When I was a young reporter, it was the grizzled veterans who set me straight. Don McGaffin, Bob Simmons, Mike James, Phil Sturholm—each helped craft my writing and demanded I understand the crucial role of journalism in a free society. While younger reporters who hang on at depleted newspapers are unquestionably talented, their professional development will be significantly slowed by the absence of generous colleagues like Craig Smith.

Sunday, December 21, 2008

63 Losers

You don't want to go there.

Your teenage daughter is in her bedroom, door closed, sobbing. Her heart is broken (boyfriend? cut from team?), but she needs her space.

63 times every postseason, reporters file into the post-match press room. One of the teams has just ended its season.

You don't want to go there.

It starts easily enough, as an NCAA representative sets out name placards for the winning team (or, in NCAA-speak, the "advancing team.") The victorious head coach says a few words, the players smile and giggle through their valedictory, then bound from the room.

At that point, you'd like to close the door.
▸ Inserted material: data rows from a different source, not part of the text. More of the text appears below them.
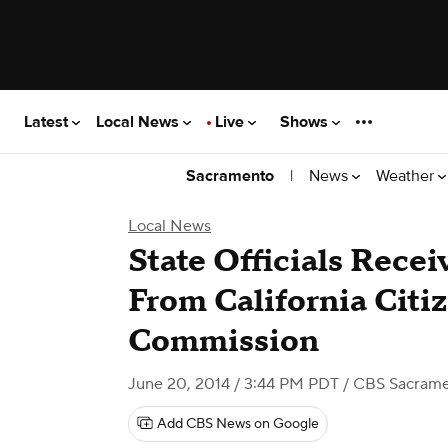
Latest
Local News
Live
Shows
|
News
Weather
Sacramento
Local News
State Officials Recei
From California Cit
Commission
June 20, 2014 / 3:44 PM PDT
/ CBS Sacram
Add CBS News on Google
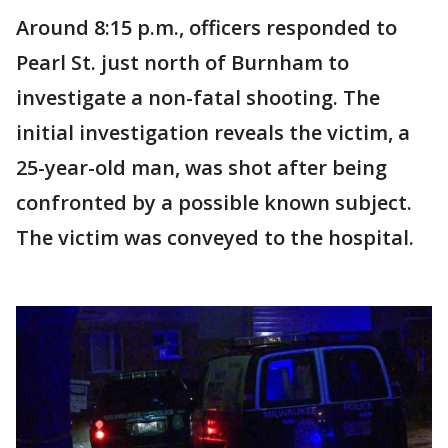
Around 8:15 p.m., officers responded to
Pearl St. just north of Burnham to
investigate a non-fatal shooting. The
initial investigation reveals the victim, a
25-year-old man, was shot after being
confronted by a possible known subject.
The victim was conveyed to the hospital.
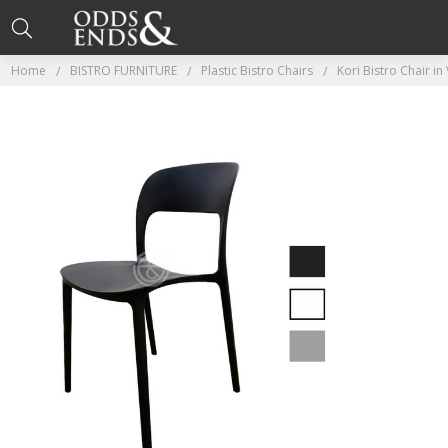
Home
BISTRO FURNITURE
Plastic Bistro Chairs
Kori Bistro Chair i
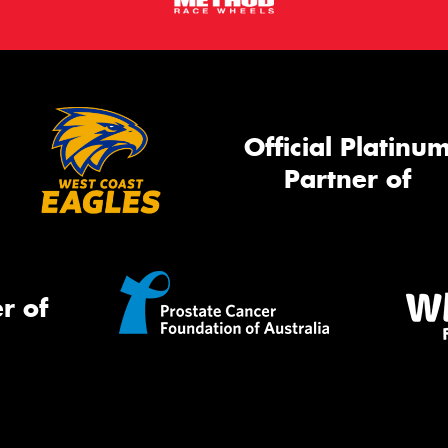
Official Platinu
Partner of
r of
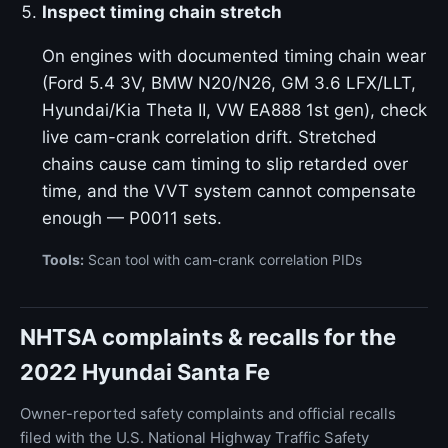
Inspect timing chain stretch
On engines with documented timing chain wear
(Ford 5.4 3V, BMW N20/N26, GM 3.6 LFX/LLT,
Hyundai/Kia Theta II, VW EA888 1st gen), check
live cam-crank correlation drift. Stretched
chains cause cam timing to slip retarded over
time, and the VVT system cannot compensate
enough — P0011 sets.
Tools:
Scan tool with cam-crank correlation PIDs
NHTSA complaints & recalls for the
2022 Hyundai Santa Fe
Owner-reported safety complaints and official recalls
filed with the U.S. National Highway Traffic Safety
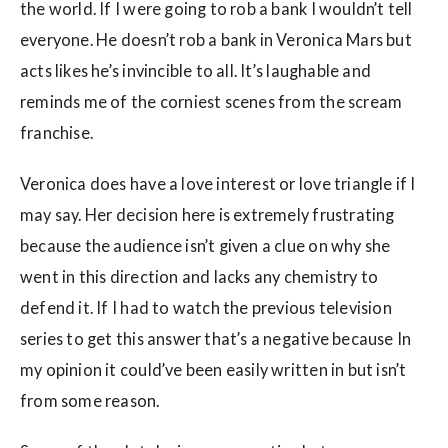
the world. If I were going to rob a bank I wouldn’t tell
everyone. He doesn’t rob a bank in Veronica Mars but
acts likes he’s invincible to all. It’s laughable and
reminds me of the corniest scenes from the scream
franchise.
Veronica does have a love interest or love triangle if I
may say. Her decision here is extremely frustrating
because the audience isn’t given a clue on why she
went in this direction and lacks any chemistry to
defend it. If I had to watch the previous television
series to get this answer that’s a negative because In
my opinion it could’ve been easily written in but isn’t
from some reason.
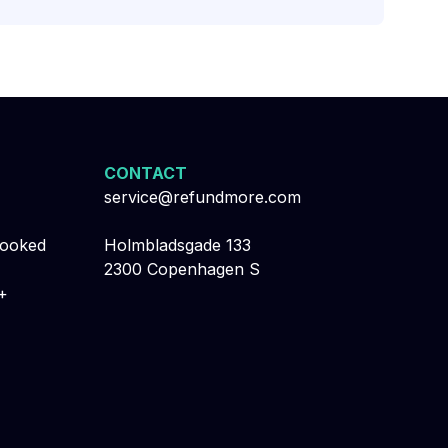
CONTACT
service@refundmore.com
booked
Holmbladsgade 133
2300 Copenhagen S
+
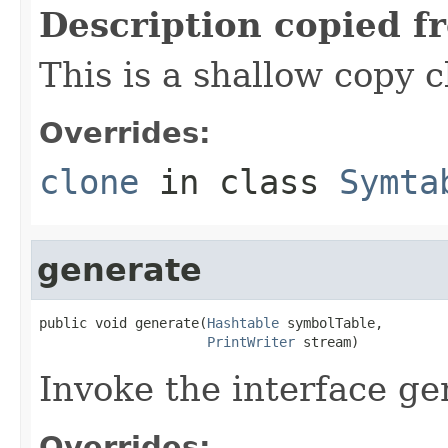
Description copied f
This is a shallow copy 
Overrides:
clone
in class
Symta
generate
public void generate(
Hashtable
 symbolTable,

PrintWriter
 stream)
Invoke the interface ge
Overrides:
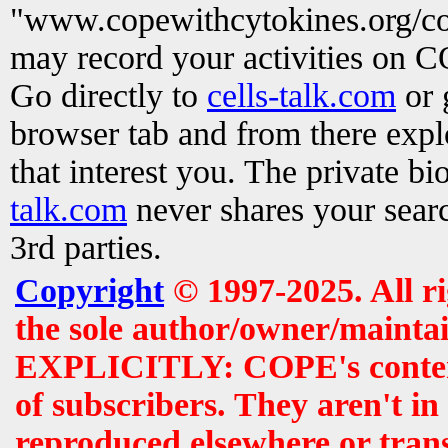
"www.copewithcytokines.org/c
may record your activities on 
Go directly to
cells-talk.com
or 
browser tab and from there exp
that interest you. The private b
talk.com
never shares your searc
3rd parties.
Copyright
© 1997-2025. All r
the sole author/owner/maintai
EXPLICITLY: COPE's contents 
of subscribers. They aren't i
reproduced elsewhere or tran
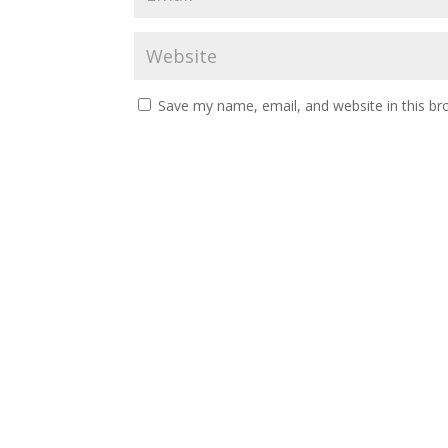
Save my name, email, and website in this br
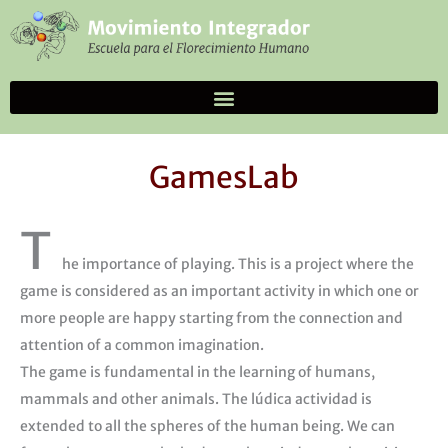
Skip
to
content
GamesLab
T
he importance of playing. This is a project where the
game is considered as an important activity in which one or
more people are happy starting from the connection and
attention of a common imagination.
The game is fundamental in the learning of humans,
mammals and other animals. The lúdica actividad is
extended to all the spheres of the human being. We can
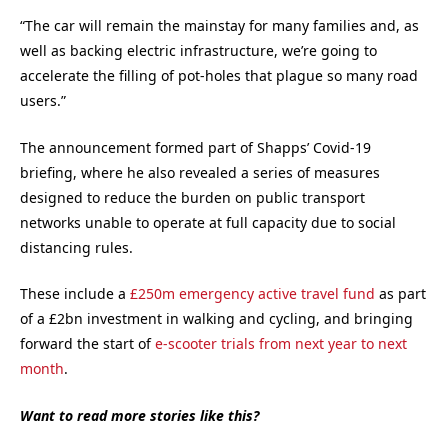
“The car will remain the mainstay for many families and, as
well as backing electric infrastructure, we’re going to
accelerate the filling of pot-holes that plague so many road
users.”
The announcement formed part of Shapps’ Covid-19
briefing, where he also revealed a series of measures
designed to reduce the burden on public transport
networks unable to operate at full capacity due to social
distancing rules.
These include a
£250m emergency active travel fund
as part
of a £2bn investment in walking and cycling, and bringing
forward the start of
e-scooter trials from next year to next
month
.
Want to read more stories like this?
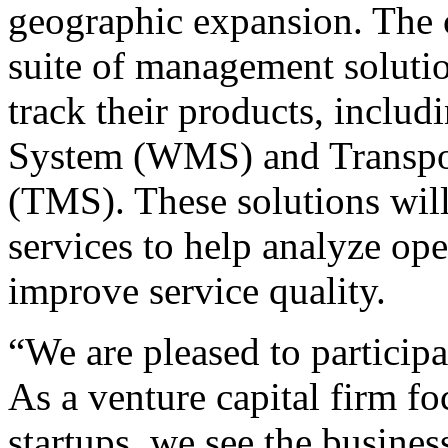
geographic expansion. The 
suite of management soluti
track their products, incl
System (WMS) and Transpo
(TMS). These solutions will
services to help analyze ope
improve service quality.
“We are pleased to particip
As a venture capital firm f
startups, we see the busine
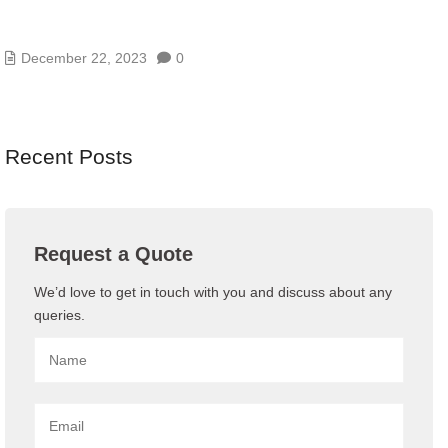
THE POWER OF OUTSOURCED IT
MANAGEMENT AND IT SUPPORT
December 22, 2023
0
Recent Posts
Request a Quote
We’d love to get in touch with you and discuss about any
queries.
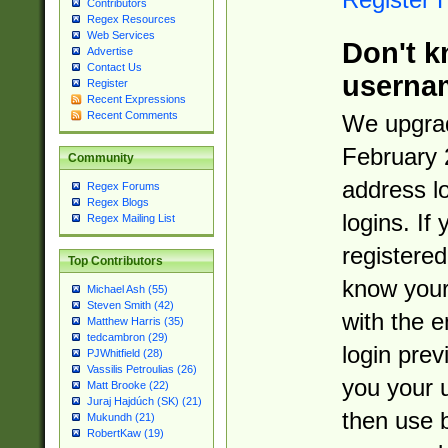
Contributors
Regex Resources
Web Services
Don't k
Advertise
Contact Us
userna
Register
Recent Expressions
Recent Comments
We upgrad
February 
Community
address l
Regex Forums
Regex Blogs
logins. If
Regex Mailing List
registered
Top Contributors
know you
Michael Ash (55)
Steven Smith (42)
with the 
Matthew Harris (35)
tedcambron (29)
login prev
PJWhitfield (28)
Vassilis Petroulias (26)
you your 
Matt Brooke (22)
Juraj Hajdúch (SK) (21)
then use 
Mukundh (21)
RobertKaw (19)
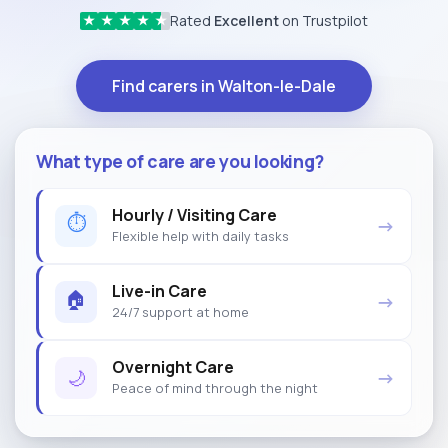
Rated
Excellent
on Trustpilot
★
★
★
★
★
Find carers in Walton-le-Dale
What type of care are you looking?
Hourly / Visiting Care
⏱
→
Flexible help with daily tasks
Live-in Care
🏠
→
24/7 support at home
Overnight Care
🌙
→
Peace of mind through the night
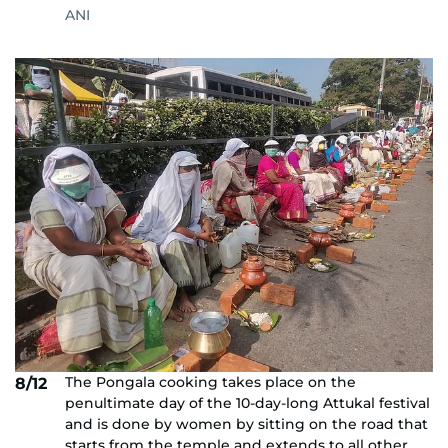
ANI
The Pongala cooking takes place on the
8/12
penultimate day of the 10-day-long Attukal festival
and is done by women by sitting on the road that
starts from the temple and extends to all other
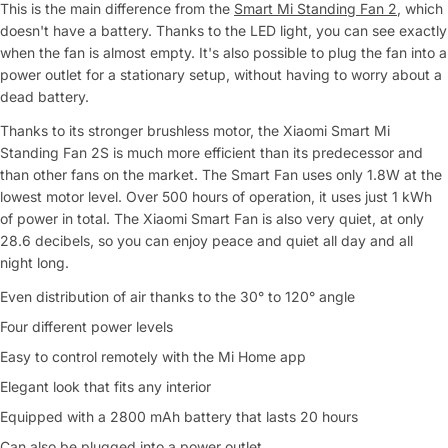
This is the main difference from the
Smart Mi Standing Fan 2
, which
doesn't have a battery. Thanks to the LED light, you can see exactly
when the fan is almost empty. It's also possible to plug the fan into a
power outlet for a stationary setup, without having to worry about a
dead battery.
Thanks to its stronger brushless motor, the Xiaomi Smart Mi
Standing Fan 2S is much more efficient than its predecessor and
than other fans on the market. The Smart Fan uses only 1.8W at the
lowest motor level. Over 500 hours of operation, it uses just 1 kWh
of power in total. The Xiaomi Smart Fan is also very quiet, at only
28.6 decibels, so you can enjoy peace and quiet all day and all
night long.
Even distribution of air thanks to the 30° to 120° angle
Four different power levels
Easy to control remotely with the Mi Home app
Ask a Question
Elegant look that fits any interior
Equipped with a 2800 mAh battery that lasts 20 hours
Your
name
Can also be plugged into a power outlet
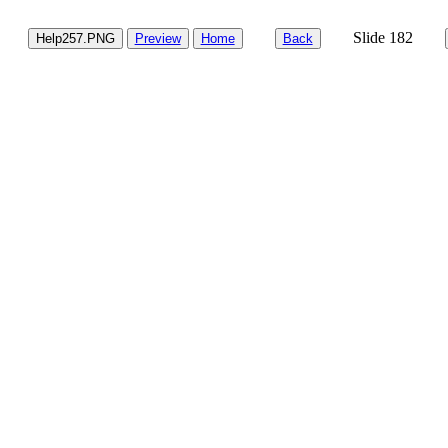
Slide 182
Help257.PNG
Preview
Home
Back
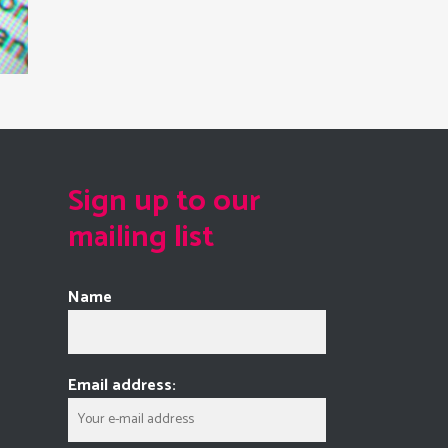
Sign up to our
mailing list
Name
Email address:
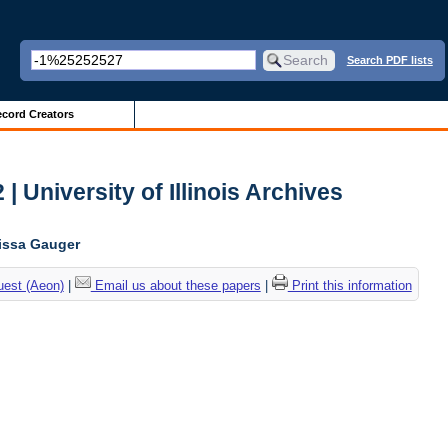
Search PDF lists
cord Creators
| University of Illinois Archives
lissa Gauger
uest (Aeon)
|
Email us about these papers
|
Print this information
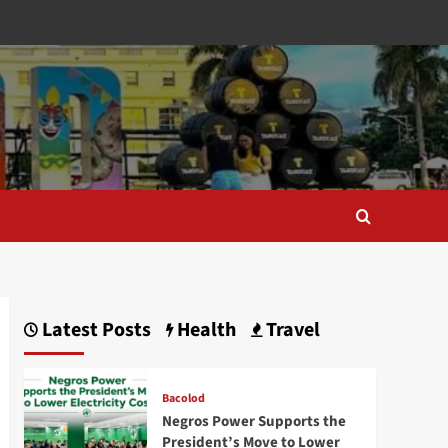
Latest Posts
Health
Travel
Bacolod
Negros Power Supports the
President’s Move to Lower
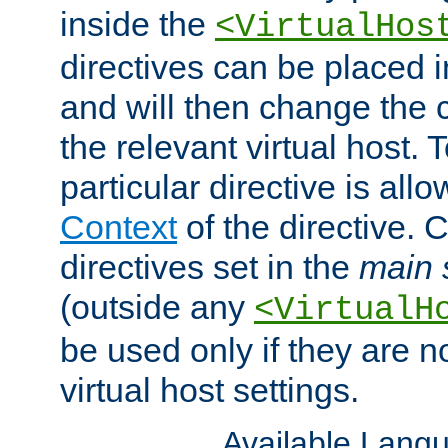
inside the
<VirtualHos
directives can be placed 
and will then change the c
the relevant virtual host. T
particular directive is all
Context
of the directive. 
directives set in the
main 
(outside any
<VirtualH
be used only if they are n
virtual host settings.
Available Lang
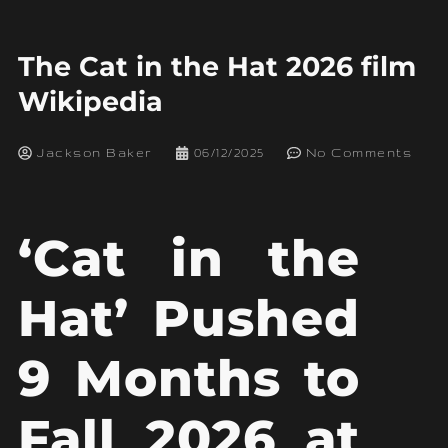
The Cat in the Hat 2026 film
Wikipedia
Jackson Baker
06/12/2025
No Comments
‘Cat in the
Hat’ Pushed
9 Months to
Fall 2026 at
Another group of girls (the non-advancing team) is about to enter, and its obvious they need their space.

I've covered dozens of NCAA volleyball post-match press conferences. Without fail, one or more sportwriters with little experience covering women's one-loss-and-you're-out competitions squirms at the sight: red eyes, tear-stained cheeks, distant stares. They're familiar with a certain reaction from defeated male athletes--exhaustion, defiance--but rarely tears. The different display of emotion from female athletes leaves much of the press corps uncomfortable and uncertain. The silence after a women's volleyball match can be deafening.

You can tell a lot about a volleyball coach by comparing how he or she handles these media sessions. Jim McLaughlin (University of Washington) and John Dunning (Stanford) carry themselves almost the same way after either a win or a loss: quiet, understated, focused on the athletes. John Cook (Nebraska) and Russ Rose (Penn State) can be decidedly curt after a loss, though I've never seen either veer into poor sportsmanship. Younger coaches are often estatic after a win and look wiped out after losing.

Saturday, December 20, 2008

Delirium in December

Who needs March Madness?

The annual men's overhyped hoops tournament can't hold a candle to the previous three matches of the 2008 D1 women's NCAA national championships.

December Delirium is clearly better.

Our hometown UW Huskies were victims in the first of the tremendous trio, as Nebraska erased an 0-2 set deficit and trailed 3-9 in set five before posting a stunning 15-13 victory.

Six days later, Stanford duplicated the effort, slipping past Texas in set five, 15-13, becoming the first team to ever overcome an 0-2 deficit in a national semifinal match.

That same night, Nebraska nearly made it three comebacks in a row, turning an 0-2 disadvantage into a 2-2 tie, before falling 11-15 to undefeated Penn State in front of the largest crowd (17,000+) ever to witnesses indoor volleyball in the United States.

Volleyball is the rare sport where it's truly never over till it's over. At the highest levels, studly athletes can be beaten by scrappers with superior confidence and concentration. Volleyball puts a premium on preparation, and then rewards risk-takers ... an intoxicating mix for fans.

As this post goes to publication, the Stanford/Penn State championship match is just a few hours away. No other sporting event in America will be more meaningful--and potentially more entertaining--than that pairing in the prairie.